If you think you can - you can!

It's all in the mind!

As Henry Ford once said. 'If you think you can or you think you can't - you're both right.'

Recent research by Stanford Professor Carol Dweck and her colleagues , published in her book ,'Mindset: The New Psychology of Success', recommends that students need to become aware of how their brains work.

She suggests:

  • That we teach our students to think of their brains as a muscle that strengthens with use forming new connections every time they learn.This certainly fits in with those who hold a constructivist view of learning.
  • That we teach students appropriate study skills and convey to them that by using these methods it will help their brains learn better.
  • That we should discourage using labels ( and streaming) that convey to students that their intelligence is fixed.
  • That we should encourage students to appreciate that there is wide range of ways of being intelligent - schools that are aware of Howard Gardner's research on multiple intelligences will be aware of this. Schools that focus on narrow literacy and numeracy targets will be giving students the wrong message.
  • Teachers ought to focus more on student's effort, strategies and progress rather than praising their talent or intelligence . Students need to see mistakes as positive rather that negative events - something to learn from and not to fear making
  • Most of all teachers need to give students relevant challenging work that students see as fun.
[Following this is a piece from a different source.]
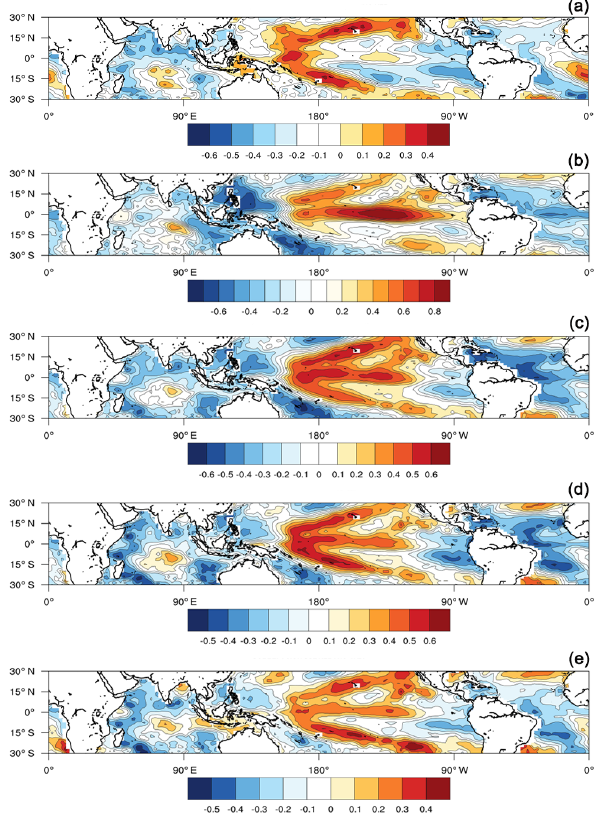
Figure 5. (a) The spatial pattern (EOF) associated with the 15th PC of the SST field used for the prediction of the summer Niño3.4 In- dex. (b) and (c) represent the spatial pattern (EOF) associated with the 3rd PC and the 5th PC, respectively, of the GSE MTT field that was also used for those predictions. Notice the propagation of fea- tures between (b) and (c) .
Everybody ( including teachers) should be seen as capable of growth - that everyone has their own mix of strengths and weaknesses. Everyone should be rewarded for their love of learning ( a phrase originally in our NZ draft curriculum but removed - to hard to measure?). All learners should be rewarded for making an effort and for asking for help.

This brain friendly teaching also requires that teachers learn to 'do fewer things well' so as to allow students to value the need to learn in depth. And it requires projects that are open ended, even messy, to match the kind of learning that brains are stimulated by in 'real life'.

If we take this advice then, Dweck believes, we will change the metal model of our students ( and their teachers) and allow students' brains to learn better, learn more, and make more connections.

This is the kind of learning behavior we will need for a creative era.


Anonymous said...

Schools need to move out of an achievement mindset into a creative era - can't see them doing it, can you?

Bruce said...

A new 'mindset' will only evolve when politicians begin to realize that the current system is dysfunctional and then only if they can get an agreement by all ( including the wider community) involved to try new ideas.The trouble is there are things in place that are hard to change - and all too often unquestioned.

Anonymous said...

Schools ought to focus on developing students' talents and caring people.